__Latihan__
#1 Ringkaslah bacaan tentang suku Buton dalam dua kalimat.
#2 Teruskan bacaan tentang suku Buton, dimulai setelah kalimat terakhir yang tertulis.

__Bacaan__
================================

Suku Buton
Suku Buton adalah suku bangsa yang menempati wilayah Sulawesi Tenggara tepatnya di Kepulauan Buton. Suku Buton juga dapat di temui dengan Jumlah yang Signifikan di Luar Sulawesi Tenggara Seperti di Kalimantan Timur, Maluku, Maluku Utara, dan Papua Barat.
Daerah dengan populasi signifikan | |
---|---|
Sulawesi Tenggara: 650.000 | |
Bahasa | |
Buton, dan Indonesia. | |
Agama | |
Islam | |
Kelompok etnik terkait | |
Tolaki, Muna |
Seperti suku-suku di Sulawesi kebanyakan, suku Buton juga merupakan suku pelaut. Orang-orang Buton sejak lama merantau ke seluruh pelosok Nusantara dengan menggunakan perahu berukuran kecil yang hanya dapat menampung lima orang, hingga perahu besar yang dapat memuat barang sekitar 150 ton.
Secara umum, orang Buton adalah masyarakat yang mendiami wilayah kekuasaan Kesultanan Buton. Daerah-daerah itu kini telah menjadi beberapa kabupaten dan kota di Sulawesi Tenggara diantaranya Kota Baubau, Kabupaten Buton, Kabupaten Buton Selatan, Kabupaten Buton Tengah, Kabupaten Buton Utara, Kabupaten Wakatobi, Kabupaten Bombana, Kabupaten Muna, dan Kabupaten Muna Barat.
Selain merupakan masyarakat pelaut, masyarakat Buton juga sejak zaman dulu sudah mengenal pertanian. Komoditas yang ditanam antara lain padi ladang, jagung, singkong, ubi jalar, kapas, kelapa, sirih, nanas, pisang, dan segala kebutuhan hidup mereka sehari-hari.
Orang Buton terkenal pula dengan peradabannya yang tinggi dan hingga saat ini peninggalannya masih dapat dilihat di wilayah-wilayah Kesultanan Buton, diantaranya Benteng Keraton Buton yang merupakan benteng terbesar di dunia, Istana Malige yang merupakan rumah adat tradisional Buton yang berdiri kokoh setinggi empat tingkat tanpa menggunakan sebatang paku pun, mata uang Kesultanan Buton yang bernama Kampua, dan banyak lagi.

================================

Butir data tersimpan
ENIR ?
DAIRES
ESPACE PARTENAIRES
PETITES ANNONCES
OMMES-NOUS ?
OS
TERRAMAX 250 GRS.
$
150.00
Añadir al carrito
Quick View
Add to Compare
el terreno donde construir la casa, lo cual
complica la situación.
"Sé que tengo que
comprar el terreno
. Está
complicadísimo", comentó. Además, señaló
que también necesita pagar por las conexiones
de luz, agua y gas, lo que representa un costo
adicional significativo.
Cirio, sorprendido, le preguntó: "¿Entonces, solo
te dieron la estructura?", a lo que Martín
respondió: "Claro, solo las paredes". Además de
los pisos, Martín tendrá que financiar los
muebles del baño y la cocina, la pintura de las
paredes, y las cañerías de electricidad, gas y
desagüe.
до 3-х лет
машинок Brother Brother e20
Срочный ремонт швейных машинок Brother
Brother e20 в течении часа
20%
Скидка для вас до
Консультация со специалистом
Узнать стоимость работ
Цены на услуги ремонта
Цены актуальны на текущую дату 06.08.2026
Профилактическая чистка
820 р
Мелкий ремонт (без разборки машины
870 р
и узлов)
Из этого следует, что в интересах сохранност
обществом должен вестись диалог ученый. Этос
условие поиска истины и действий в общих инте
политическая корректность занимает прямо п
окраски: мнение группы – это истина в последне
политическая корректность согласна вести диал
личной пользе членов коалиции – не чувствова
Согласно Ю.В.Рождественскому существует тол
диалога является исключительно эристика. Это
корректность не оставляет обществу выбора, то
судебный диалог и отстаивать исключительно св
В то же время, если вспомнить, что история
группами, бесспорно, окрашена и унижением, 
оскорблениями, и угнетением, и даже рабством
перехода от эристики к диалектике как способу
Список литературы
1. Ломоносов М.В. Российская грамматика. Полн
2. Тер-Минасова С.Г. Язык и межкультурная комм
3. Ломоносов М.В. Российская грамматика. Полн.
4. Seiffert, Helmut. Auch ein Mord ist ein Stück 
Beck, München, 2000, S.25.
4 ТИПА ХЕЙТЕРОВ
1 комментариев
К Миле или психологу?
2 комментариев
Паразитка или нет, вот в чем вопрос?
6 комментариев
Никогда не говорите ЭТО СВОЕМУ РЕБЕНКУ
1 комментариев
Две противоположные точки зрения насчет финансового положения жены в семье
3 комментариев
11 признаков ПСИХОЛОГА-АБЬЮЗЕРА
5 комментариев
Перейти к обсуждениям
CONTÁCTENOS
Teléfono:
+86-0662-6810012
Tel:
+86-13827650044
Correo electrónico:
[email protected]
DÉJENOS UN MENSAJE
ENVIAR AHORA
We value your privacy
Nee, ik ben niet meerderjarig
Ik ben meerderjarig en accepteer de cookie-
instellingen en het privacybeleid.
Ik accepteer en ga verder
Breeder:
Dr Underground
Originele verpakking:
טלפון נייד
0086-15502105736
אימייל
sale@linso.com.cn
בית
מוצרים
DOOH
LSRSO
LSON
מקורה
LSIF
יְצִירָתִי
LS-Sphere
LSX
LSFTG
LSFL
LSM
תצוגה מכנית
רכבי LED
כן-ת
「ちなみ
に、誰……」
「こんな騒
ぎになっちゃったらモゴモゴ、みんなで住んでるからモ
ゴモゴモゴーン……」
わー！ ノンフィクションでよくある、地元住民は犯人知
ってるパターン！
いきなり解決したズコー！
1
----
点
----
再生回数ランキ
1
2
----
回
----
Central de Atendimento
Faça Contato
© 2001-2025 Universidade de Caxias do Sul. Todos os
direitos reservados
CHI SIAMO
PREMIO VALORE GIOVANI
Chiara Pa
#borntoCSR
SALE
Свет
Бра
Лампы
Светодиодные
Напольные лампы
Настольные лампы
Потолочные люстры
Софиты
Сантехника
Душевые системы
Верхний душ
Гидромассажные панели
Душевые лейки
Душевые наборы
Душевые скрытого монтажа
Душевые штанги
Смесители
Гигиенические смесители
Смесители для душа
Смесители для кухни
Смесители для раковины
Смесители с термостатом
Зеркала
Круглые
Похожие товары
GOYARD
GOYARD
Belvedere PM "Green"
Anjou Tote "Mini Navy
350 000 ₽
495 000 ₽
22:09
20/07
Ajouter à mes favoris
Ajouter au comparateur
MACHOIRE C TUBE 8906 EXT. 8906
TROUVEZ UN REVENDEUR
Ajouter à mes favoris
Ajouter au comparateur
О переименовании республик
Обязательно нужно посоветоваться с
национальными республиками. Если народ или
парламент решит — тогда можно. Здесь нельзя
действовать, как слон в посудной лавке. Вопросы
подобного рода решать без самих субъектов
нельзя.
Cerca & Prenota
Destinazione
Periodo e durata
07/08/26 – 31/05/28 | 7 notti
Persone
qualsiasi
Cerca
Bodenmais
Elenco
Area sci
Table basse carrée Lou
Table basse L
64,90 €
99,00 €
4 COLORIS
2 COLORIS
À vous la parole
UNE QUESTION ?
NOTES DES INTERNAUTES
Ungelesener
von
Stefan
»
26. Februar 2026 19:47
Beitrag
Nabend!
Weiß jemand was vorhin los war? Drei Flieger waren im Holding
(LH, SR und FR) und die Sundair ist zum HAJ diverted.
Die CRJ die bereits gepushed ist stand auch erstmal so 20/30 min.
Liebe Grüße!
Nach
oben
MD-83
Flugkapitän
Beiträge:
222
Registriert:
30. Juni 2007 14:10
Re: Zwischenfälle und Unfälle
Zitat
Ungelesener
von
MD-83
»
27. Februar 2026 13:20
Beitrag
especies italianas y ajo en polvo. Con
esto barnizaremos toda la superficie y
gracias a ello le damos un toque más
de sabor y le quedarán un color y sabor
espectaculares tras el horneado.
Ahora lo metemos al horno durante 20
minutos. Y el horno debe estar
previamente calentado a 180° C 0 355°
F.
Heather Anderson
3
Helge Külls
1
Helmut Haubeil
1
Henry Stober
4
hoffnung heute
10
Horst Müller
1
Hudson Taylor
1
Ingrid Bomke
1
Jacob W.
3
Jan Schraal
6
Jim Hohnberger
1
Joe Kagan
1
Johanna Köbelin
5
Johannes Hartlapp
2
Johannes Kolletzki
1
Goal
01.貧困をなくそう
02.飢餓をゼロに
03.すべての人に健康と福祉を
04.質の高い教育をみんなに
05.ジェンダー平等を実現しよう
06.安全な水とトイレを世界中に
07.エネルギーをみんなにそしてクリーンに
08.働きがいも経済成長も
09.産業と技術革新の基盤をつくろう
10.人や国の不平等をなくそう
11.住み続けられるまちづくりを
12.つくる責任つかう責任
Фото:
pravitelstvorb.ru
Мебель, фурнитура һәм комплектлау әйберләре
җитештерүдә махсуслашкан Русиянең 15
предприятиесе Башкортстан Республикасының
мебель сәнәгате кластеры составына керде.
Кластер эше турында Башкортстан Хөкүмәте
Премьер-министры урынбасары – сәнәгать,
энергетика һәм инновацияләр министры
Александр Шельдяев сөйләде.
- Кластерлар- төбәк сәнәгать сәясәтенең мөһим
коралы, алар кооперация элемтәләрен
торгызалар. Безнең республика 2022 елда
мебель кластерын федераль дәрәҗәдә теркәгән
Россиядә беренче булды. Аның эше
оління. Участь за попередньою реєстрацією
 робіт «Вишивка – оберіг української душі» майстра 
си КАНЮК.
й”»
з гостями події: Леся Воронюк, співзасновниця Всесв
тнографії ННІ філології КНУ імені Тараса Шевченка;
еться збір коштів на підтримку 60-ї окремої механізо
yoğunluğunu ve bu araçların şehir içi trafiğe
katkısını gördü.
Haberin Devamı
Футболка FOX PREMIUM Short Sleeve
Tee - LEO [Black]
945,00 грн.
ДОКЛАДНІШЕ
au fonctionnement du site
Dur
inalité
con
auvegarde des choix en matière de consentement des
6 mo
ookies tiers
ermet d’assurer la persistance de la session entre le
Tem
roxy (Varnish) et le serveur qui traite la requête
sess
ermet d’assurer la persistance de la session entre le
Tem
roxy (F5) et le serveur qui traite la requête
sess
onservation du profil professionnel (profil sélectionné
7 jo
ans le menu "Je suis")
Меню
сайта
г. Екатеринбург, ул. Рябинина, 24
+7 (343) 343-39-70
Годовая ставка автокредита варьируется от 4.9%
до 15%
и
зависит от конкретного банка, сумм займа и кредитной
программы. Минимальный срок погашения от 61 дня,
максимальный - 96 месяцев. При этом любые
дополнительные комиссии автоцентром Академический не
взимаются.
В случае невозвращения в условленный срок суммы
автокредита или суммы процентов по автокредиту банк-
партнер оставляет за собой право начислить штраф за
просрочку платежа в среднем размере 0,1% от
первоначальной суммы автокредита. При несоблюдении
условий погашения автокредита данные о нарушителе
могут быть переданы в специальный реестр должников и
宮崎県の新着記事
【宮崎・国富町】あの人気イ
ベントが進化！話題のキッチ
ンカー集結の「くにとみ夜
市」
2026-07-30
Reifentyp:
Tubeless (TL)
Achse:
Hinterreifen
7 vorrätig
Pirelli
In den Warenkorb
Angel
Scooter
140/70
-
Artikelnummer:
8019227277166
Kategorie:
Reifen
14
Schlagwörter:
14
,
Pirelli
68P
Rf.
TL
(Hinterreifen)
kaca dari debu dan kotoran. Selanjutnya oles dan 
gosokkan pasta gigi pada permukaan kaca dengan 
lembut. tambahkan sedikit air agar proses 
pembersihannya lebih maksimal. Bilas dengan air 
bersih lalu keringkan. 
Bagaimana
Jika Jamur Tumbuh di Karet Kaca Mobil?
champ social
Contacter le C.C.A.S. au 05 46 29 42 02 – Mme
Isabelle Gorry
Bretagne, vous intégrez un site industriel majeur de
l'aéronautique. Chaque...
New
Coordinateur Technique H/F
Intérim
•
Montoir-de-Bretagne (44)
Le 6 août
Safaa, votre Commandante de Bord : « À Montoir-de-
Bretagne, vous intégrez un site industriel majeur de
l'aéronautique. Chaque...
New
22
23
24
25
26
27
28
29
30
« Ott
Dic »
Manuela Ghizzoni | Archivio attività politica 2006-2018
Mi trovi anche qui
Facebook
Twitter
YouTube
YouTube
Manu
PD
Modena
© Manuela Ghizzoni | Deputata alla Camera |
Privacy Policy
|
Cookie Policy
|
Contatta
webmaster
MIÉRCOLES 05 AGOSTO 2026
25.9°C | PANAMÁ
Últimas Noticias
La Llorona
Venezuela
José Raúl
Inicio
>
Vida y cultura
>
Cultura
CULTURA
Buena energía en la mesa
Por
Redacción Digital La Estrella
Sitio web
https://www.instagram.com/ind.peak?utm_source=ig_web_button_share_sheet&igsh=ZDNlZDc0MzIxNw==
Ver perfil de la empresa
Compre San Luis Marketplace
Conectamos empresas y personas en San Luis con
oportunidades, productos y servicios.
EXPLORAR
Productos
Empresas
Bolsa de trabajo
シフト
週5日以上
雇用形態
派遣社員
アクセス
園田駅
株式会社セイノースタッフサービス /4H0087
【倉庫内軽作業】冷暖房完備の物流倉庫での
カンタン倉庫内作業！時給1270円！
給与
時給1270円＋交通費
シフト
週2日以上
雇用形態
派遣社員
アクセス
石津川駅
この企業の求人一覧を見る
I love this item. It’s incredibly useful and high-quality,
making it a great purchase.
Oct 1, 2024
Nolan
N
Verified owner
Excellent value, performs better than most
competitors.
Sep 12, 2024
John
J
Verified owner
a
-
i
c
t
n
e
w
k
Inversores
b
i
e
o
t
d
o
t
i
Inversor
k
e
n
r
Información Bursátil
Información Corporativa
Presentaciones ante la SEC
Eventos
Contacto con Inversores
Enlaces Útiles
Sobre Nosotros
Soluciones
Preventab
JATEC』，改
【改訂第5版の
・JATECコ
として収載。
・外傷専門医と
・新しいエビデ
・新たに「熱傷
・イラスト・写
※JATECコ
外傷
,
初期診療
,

================================

__Jawaban per Nomor__
#1 Suku Buton menempati Kepulauan Buton di Sulawesi Tenggara dan juga banyak ditemui di Kalimantan Timur, Maluku, Maluku Utara, serta Papua Barat. Mereka adalah masyarakat pelaut yang merantau ke seluruh Nusantara, sejak dulu juga bertani, dan meninggalkan jejak peradaban Kesultanan Buton seperti Benteng Keraton Buton, Istana Malige, dan mata uang Kampua.

#2
Penduduk Buton yang pertama dan asal usulnya dapat diketahui dengan mengungkapkan lebih dahulu sejarah kedatangan Sipanjonga dan kawan-kawannya, yang dikenal dalam sejarah wolio dengan nama Kesatuannya “Mia Pata Mianan” yang artinya “empat orang” lebih jelasnya dimaksudkan dengan empat pemuka yaitu Sipanjonga, Simalui, Sijawangkati dan Siuamanajo. Dan dengan berpegang pada buku silsilah dari Raja-raja di Wolio, keempat orang tersebut konon menurut riwayat berasal dari tanah Semenanjung Johor (Malaysia) pulau Liya Melayu, di mana tibanya di Buton dapat diperkirakan berksiar akhir abad ke XIII atau setidaknya pada awal abad ke XIV. Perkiraan tibanya Sipanjonga dan kawan-kawannya.
Dalam Riwayat H. J. Van Den Berg, ia menuliskan antara lain:
Dalam tahun 1275 bertolaklah satu tentara kertanagara dari pelabuhan Tuban. Tentara itu mendarat di daerah muara sungai Jambi dan: rebut daerah itu, yang lalu dijadikan daerah takluk bagi kerajaan Singosari. Dalam waktu 10 tahun saja, jajahan kerajaan Jawa itu telah dapat diluaskan sampai kedaerah hulu sungai jambi. Didirikanlah kembali kerjaan Melayu lama didaerah itu, tetapi sebagai negara bagian pada kerajaan Singosari. Raja Melayu dijadikan Raja takluk kepada Baginda Kertanagara. Kerajaan Melyu menjadi penting kedudukannya, sehingga dalam abad ke 14 seluruh Sumatera kerapkali disebut juga melayu.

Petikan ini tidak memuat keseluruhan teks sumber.